* [Provided data]:
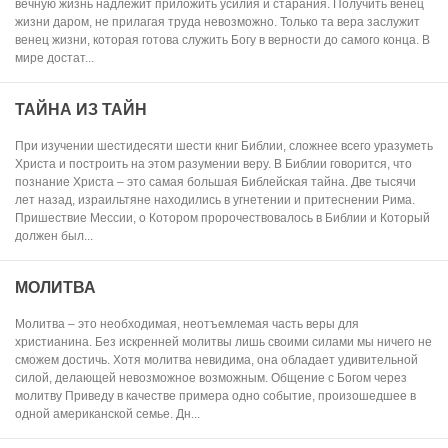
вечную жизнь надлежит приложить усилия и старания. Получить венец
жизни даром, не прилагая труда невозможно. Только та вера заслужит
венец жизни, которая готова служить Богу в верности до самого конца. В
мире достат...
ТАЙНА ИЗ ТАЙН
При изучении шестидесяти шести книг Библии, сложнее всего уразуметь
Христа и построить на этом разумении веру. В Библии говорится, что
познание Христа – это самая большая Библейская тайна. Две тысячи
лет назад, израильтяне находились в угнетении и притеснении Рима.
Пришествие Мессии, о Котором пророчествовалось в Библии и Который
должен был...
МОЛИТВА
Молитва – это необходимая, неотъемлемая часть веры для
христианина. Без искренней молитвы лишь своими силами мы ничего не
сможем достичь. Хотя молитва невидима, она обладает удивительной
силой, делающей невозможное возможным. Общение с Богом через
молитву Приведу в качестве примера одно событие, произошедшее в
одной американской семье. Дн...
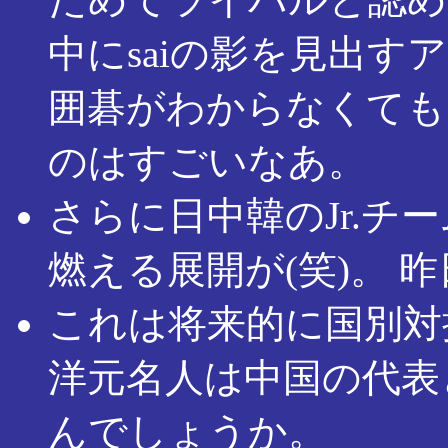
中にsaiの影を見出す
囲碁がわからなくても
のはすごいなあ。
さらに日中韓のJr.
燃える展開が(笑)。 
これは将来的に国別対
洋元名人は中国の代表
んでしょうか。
--
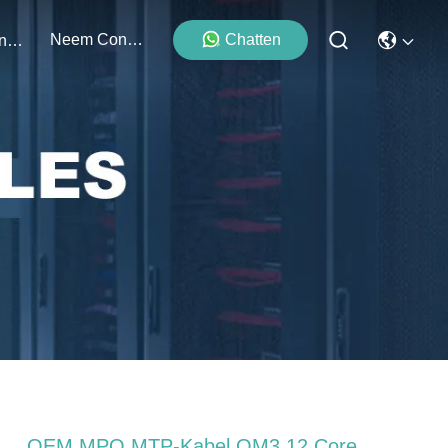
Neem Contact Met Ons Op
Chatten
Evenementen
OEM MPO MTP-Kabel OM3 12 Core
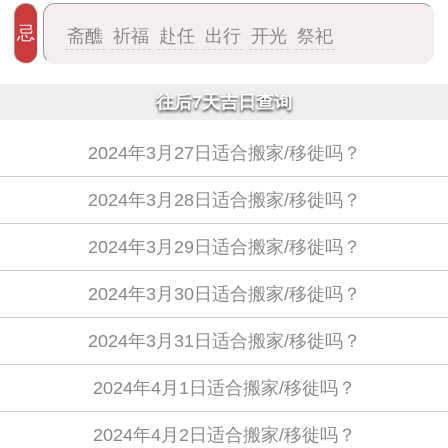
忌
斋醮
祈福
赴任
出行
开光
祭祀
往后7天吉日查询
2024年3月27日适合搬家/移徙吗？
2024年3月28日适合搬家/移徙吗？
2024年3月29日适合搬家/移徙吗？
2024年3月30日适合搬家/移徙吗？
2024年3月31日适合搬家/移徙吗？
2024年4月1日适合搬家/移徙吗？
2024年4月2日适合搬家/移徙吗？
* * *
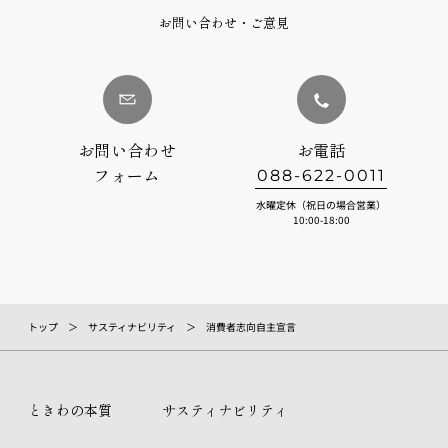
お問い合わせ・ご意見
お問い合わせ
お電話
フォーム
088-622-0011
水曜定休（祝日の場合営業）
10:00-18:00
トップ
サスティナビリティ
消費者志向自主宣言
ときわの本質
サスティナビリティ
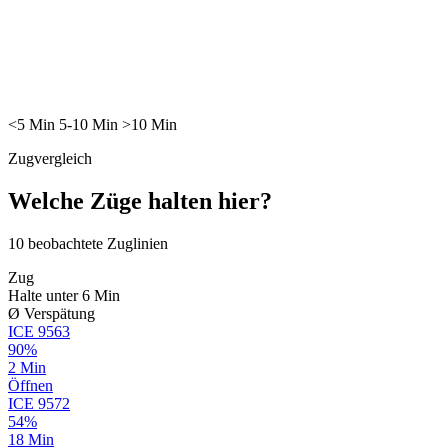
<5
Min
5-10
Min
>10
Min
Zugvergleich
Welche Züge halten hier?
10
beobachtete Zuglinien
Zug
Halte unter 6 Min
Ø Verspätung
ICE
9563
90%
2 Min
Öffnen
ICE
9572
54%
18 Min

* [What is being asked]: Search the data for the word "Библии" and copy each line where it appears.

* [Answer]:
При изучении шестидесяти шести книг Библии, сложнее всего уразуметь
Христа и построить на этом разумении веру. В Библии говорится, что
Пришествие Мессии, о Котором пророчествовалось в Библии и Который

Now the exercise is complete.